Docs Block Validator

Block Validator: Overview and How It Works

Every block uploaded to wpTruss is run through the block validator before WordPress registers it. The validator checks a set of governance rules that enforce security, token compliance, and structural correctness.

Blocks that fail a hard error rule are rejected, WordPress never sees them. Blocks that pass but have warnings are registered normally, but the violations appear in the debug panel.


How Validation Is Triggered

Validation runs automatically:

  • When a block ZIP is uploaded via Custom Blocks → Blocks tab
  • When the plugin boots and scans the custom-blocks/ directory

You can also view previous validation results in Custom Blocks → Debug Panel for any registered or rejected block.

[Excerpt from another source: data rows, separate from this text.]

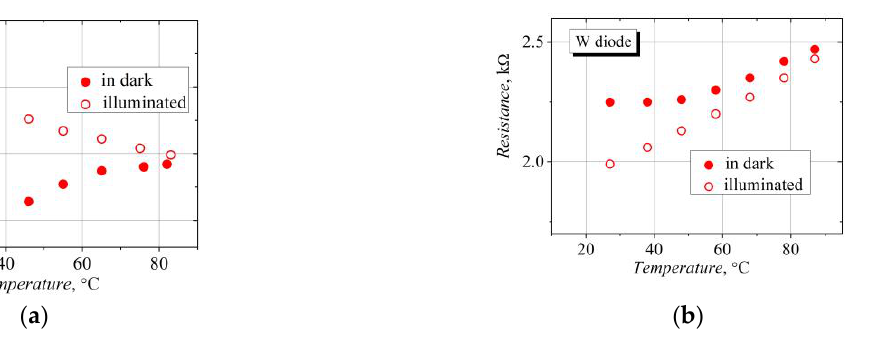
Figure 8. The relaxation of the voltage detected across the W-diode after it was affected by a strong microwave electric field ( a ) and after its illumination with visible light ( b ). Lines indicate approximation via exponential functions.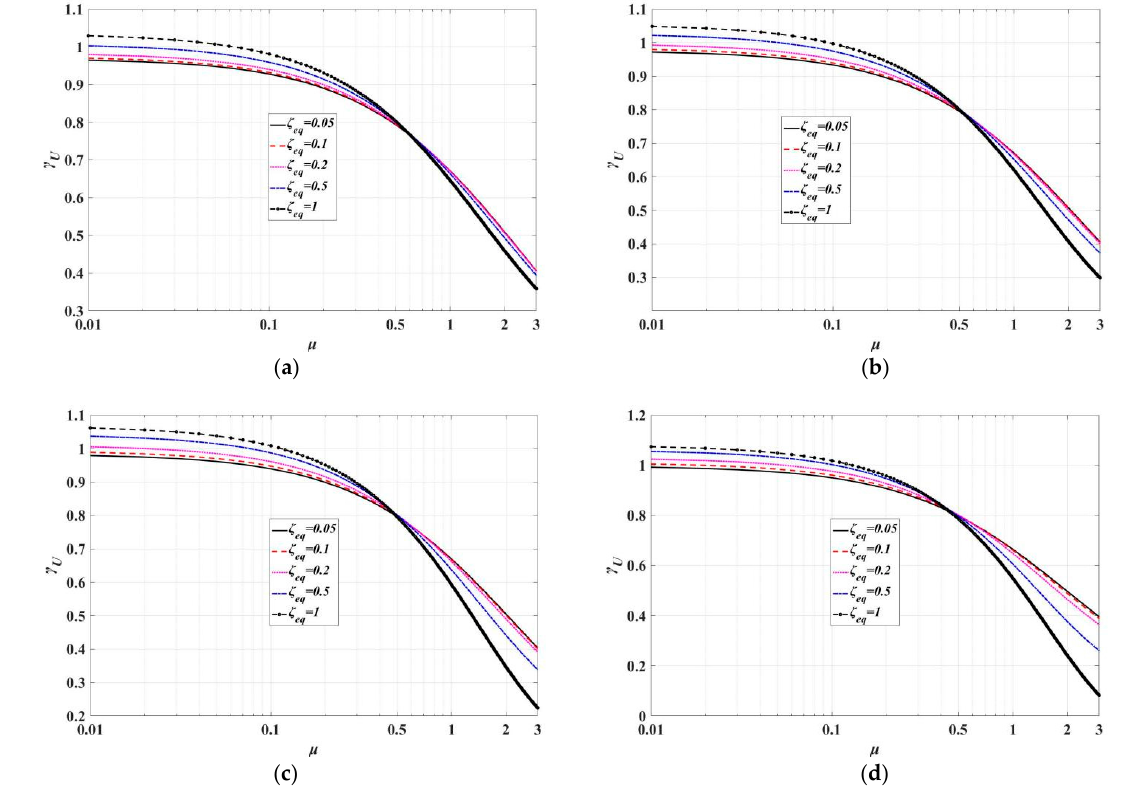
Figure 4. Curves of γ U under different damping ratio ζ eq ( κ = 0.1, ζ b = 0.02): ( a ) HB–1 ; ( b ) HB–2 ; ( c ) LB–1 ; ( d ) LB–2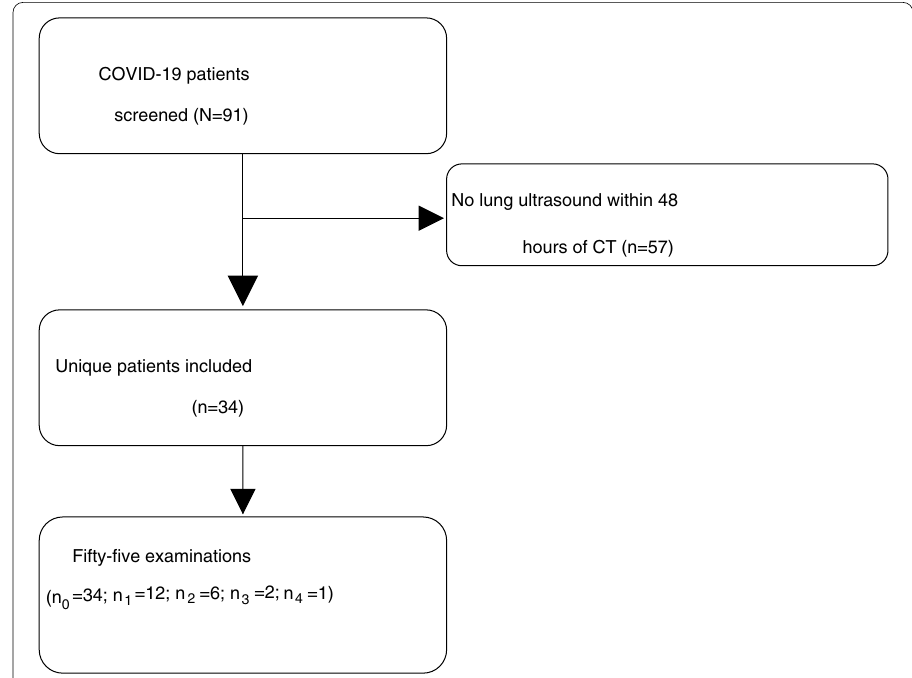
Fig. 1 Flowchart of COVID‑19 patient screening and inclusion. Legend: n 0 refers to the amount of baseline examinations. n 1 , n 2 , etc., refers to second examination, third examination, etc.,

The Validation Result Object

The validator returns a structured result:

{
    "passed":     true,
    "errors":     [],
    "warnings":   [],
    "violations": [],
    "summary":    "Block passed all governance checks."
}

A block with any errors entry does not register. A block with only warnings registers normally. Both are logged.


Comment Stripping

Before scanning JS or CSS files, the validator strips all comments. This prevents documentation text, including words like transition or innerHTML in a comment, from triggering false positive failures. Only executable code is scanned.


Custom CSS and the Validator

The validator scans only the CSS files that ship inside the block folder (style.css and any other .css files). It does not and cannot scan CSS added through WordPress’s own Additional CSS field, Customizer CSS, or any other site-level CSS mechanism. Those are outside the wpTruss block governance scope.

If a developer adds transition: or animation: directly through WordPress Custom CSS (not through a block file), the validator will not catch it. That is a site-level decision and responsibility, not a block-level one.